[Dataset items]
------------
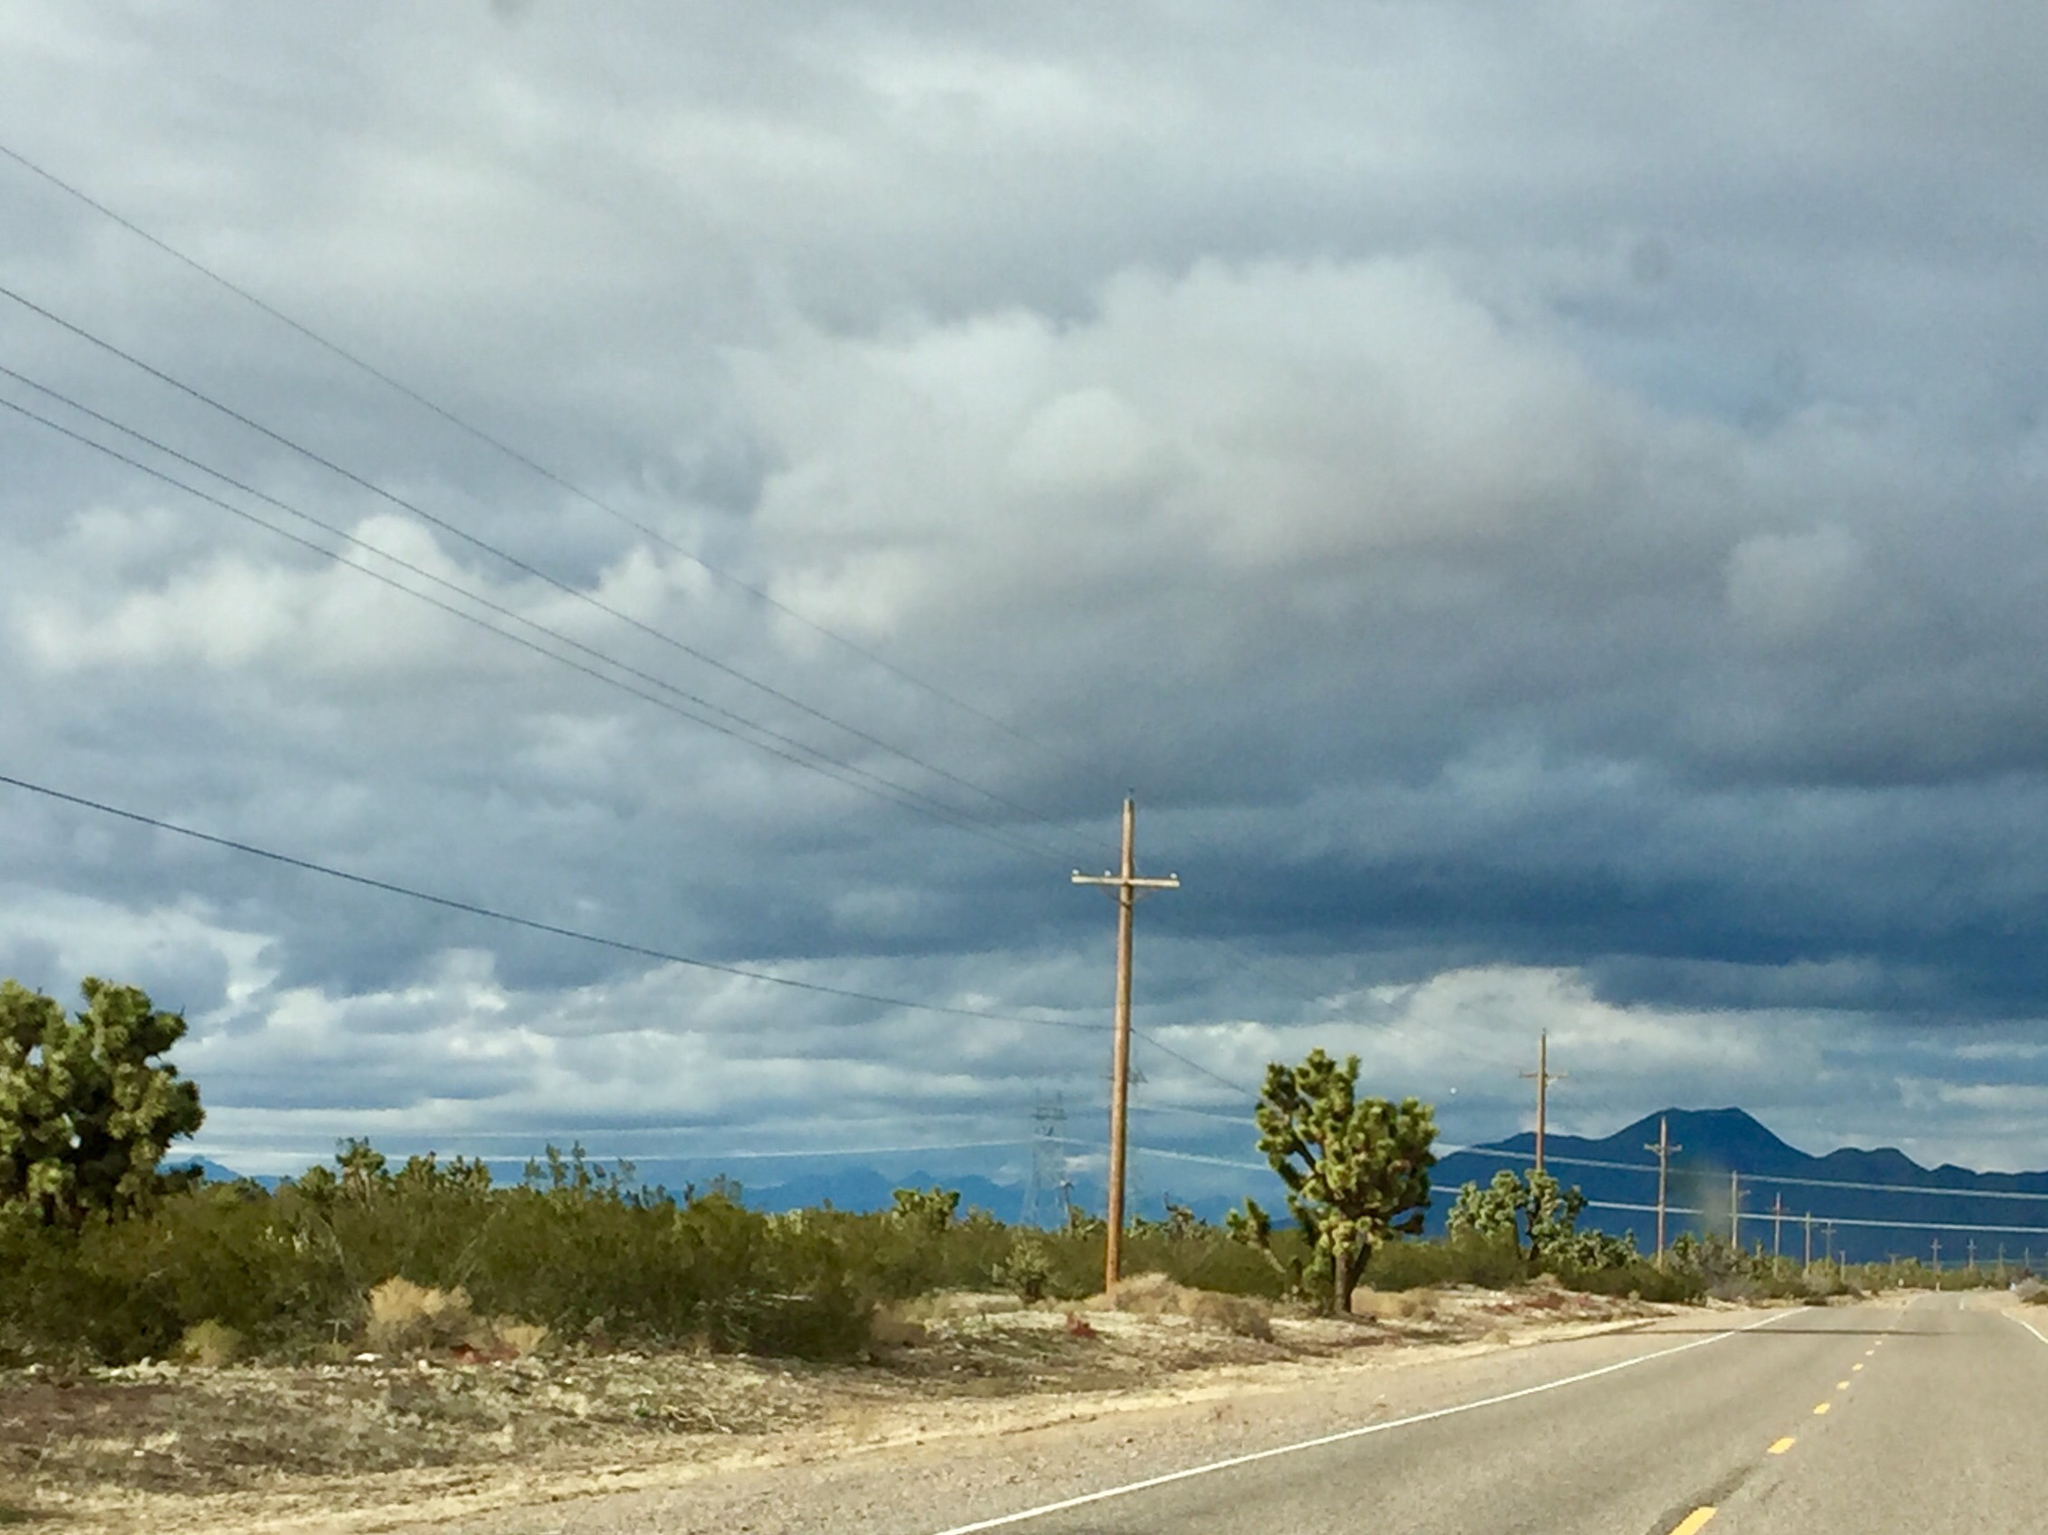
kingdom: Plantae
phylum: Tracheophyta
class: Liliopsida
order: Asparagales
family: Asparagaceae
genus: Yucca
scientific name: Yucca brevifolia
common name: Joshua tree
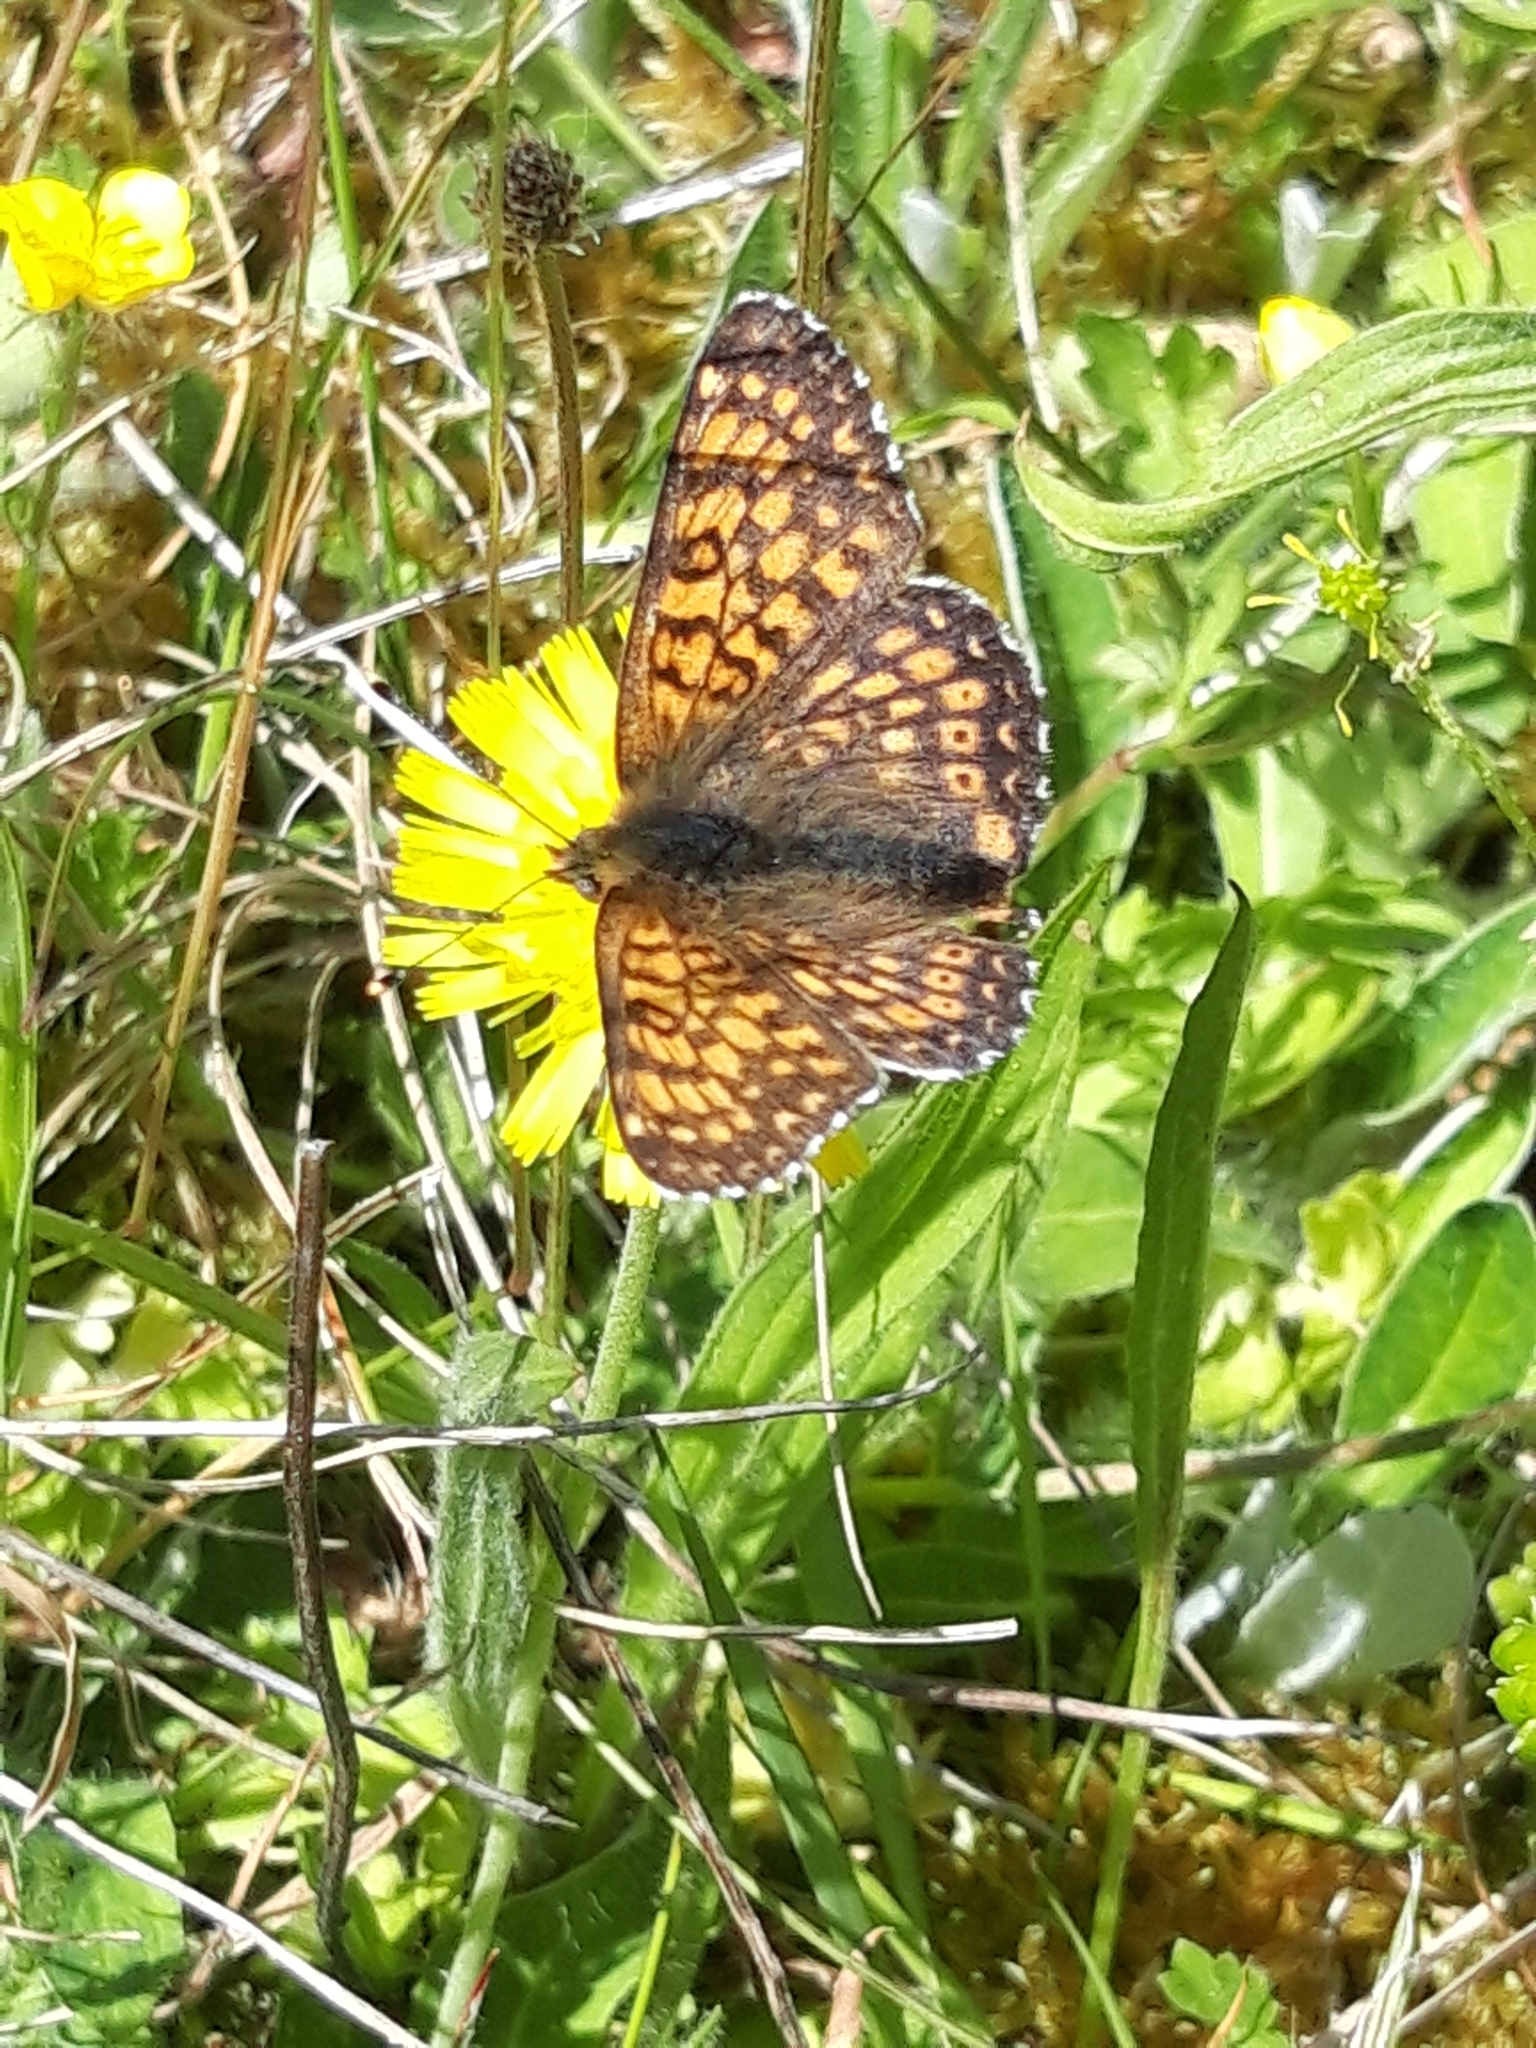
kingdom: Animalia
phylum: Arthropoda
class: Insecta
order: Lepidoptera
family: Nymphalidae
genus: Melitaea
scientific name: Melitaea cinxia
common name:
------------
Copy the lines of the entries above, beginning with the line that contains "scientific name: Yucca brevifolia" and running through the end of the entries, and change each "common name" to "vernacular name" while keeping everything else the same. Leave the pictures out of your copy.

scientific name: Yucca brevifolia
vernacular name: Joshua tree
kingdom: Animalia
phylum: Arthropoda
class: Insecta
order: Lepidoptera
family: Nymphalidae
genus: Melitaea
scientific name: Melitaea cinxia
vernacular name:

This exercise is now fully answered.